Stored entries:
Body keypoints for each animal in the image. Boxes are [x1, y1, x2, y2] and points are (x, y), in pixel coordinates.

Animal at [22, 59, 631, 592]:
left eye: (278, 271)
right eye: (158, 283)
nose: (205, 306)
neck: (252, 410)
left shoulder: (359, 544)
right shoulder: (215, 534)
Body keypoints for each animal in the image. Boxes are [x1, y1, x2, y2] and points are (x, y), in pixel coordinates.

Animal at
==
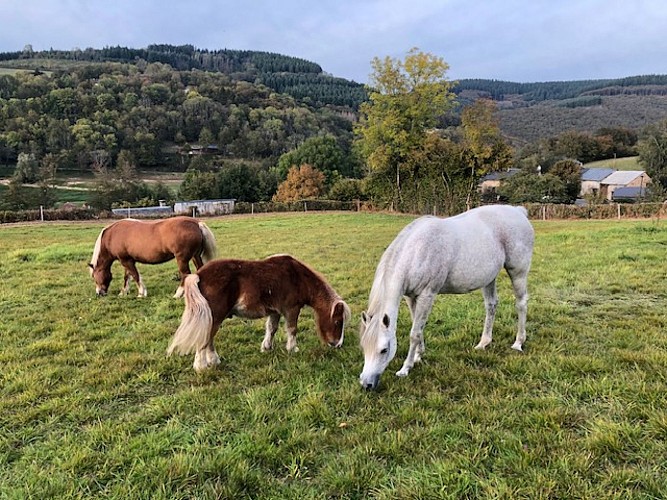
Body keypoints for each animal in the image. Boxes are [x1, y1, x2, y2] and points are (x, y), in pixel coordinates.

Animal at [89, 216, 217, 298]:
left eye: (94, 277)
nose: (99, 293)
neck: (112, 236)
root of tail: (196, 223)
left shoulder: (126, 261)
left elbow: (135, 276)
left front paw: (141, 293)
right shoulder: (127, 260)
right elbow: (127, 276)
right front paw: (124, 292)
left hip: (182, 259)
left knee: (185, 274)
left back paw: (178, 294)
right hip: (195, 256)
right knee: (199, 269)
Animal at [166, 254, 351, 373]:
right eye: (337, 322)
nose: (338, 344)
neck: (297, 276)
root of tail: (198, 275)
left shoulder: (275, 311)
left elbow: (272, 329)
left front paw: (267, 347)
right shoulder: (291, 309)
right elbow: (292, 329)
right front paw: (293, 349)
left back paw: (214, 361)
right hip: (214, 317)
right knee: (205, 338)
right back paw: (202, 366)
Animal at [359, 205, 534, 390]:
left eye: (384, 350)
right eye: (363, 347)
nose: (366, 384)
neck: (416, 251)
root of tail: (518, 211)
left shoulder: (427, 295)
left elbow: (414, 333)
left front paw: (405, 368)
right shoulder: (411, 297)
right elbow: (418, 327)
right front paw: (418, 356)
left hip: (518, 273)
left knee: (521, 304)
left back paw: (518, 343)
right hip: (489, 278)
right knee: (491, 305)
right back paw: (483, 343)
* * *
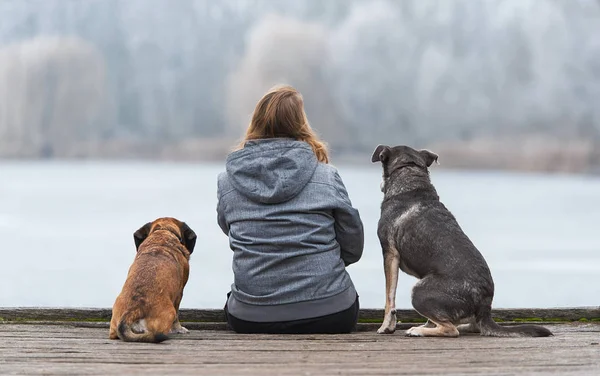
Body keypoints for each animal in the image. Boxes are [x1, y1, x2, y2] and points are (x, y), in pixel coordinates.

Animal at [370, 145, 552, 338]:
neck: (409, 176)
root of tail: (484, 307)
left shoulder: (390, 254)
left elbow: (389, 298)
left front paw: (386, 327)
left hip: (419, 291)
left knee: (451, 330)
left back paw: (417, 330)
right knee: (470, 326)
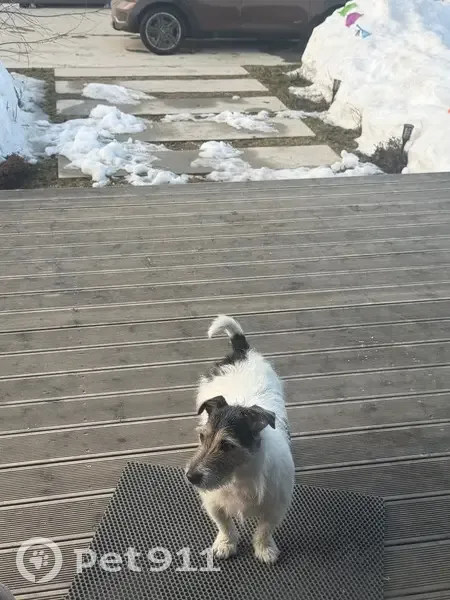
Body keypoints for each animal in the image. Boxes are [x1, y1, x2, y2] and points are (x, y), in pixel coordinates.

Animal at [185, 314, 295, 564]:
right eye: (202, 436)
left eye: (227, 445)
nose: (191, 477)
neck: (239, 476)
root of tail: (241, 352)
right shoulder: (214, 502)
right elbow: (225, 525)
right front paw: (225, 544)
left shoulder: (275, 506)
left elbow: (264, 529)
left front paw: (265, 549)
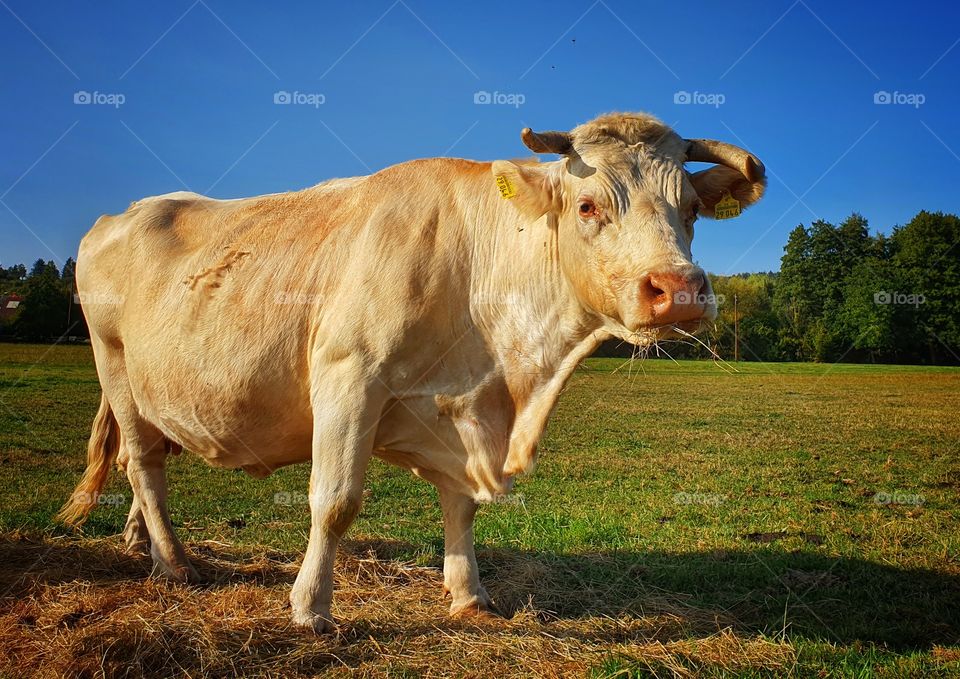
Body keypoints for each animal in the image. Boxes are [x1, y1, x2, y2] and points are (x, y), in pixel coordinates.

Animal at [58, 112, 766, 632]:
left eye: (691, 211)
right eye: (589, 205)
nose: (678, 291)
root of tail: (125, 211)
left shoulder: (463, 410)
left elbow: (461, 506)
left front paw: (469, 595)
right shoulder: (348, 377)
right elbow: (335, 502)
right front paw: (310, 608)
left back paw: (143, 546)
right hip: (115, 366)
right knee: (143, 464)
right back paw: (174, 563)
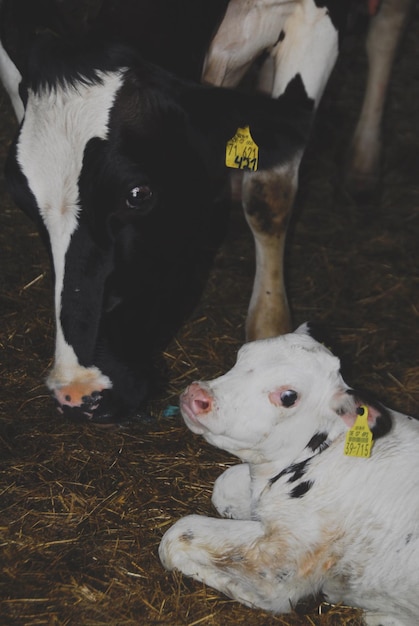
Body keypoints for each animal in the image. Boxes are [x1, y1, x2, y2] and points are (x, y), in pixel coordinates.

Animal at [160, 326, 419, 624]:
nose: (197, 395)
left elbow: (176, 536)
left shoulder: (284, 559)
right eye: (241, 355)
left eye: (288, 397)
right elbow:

▶ _Task details_
Lines holding the string "root" must be copied out of the entries above.

▶ _Solved problem_
root of tail: (196, 223)
root of tail: (198, 275)
root of tail: (518, 211)
root of tail: (484, 307)
root of tail: (241, 352)
root of tail: (125, 211)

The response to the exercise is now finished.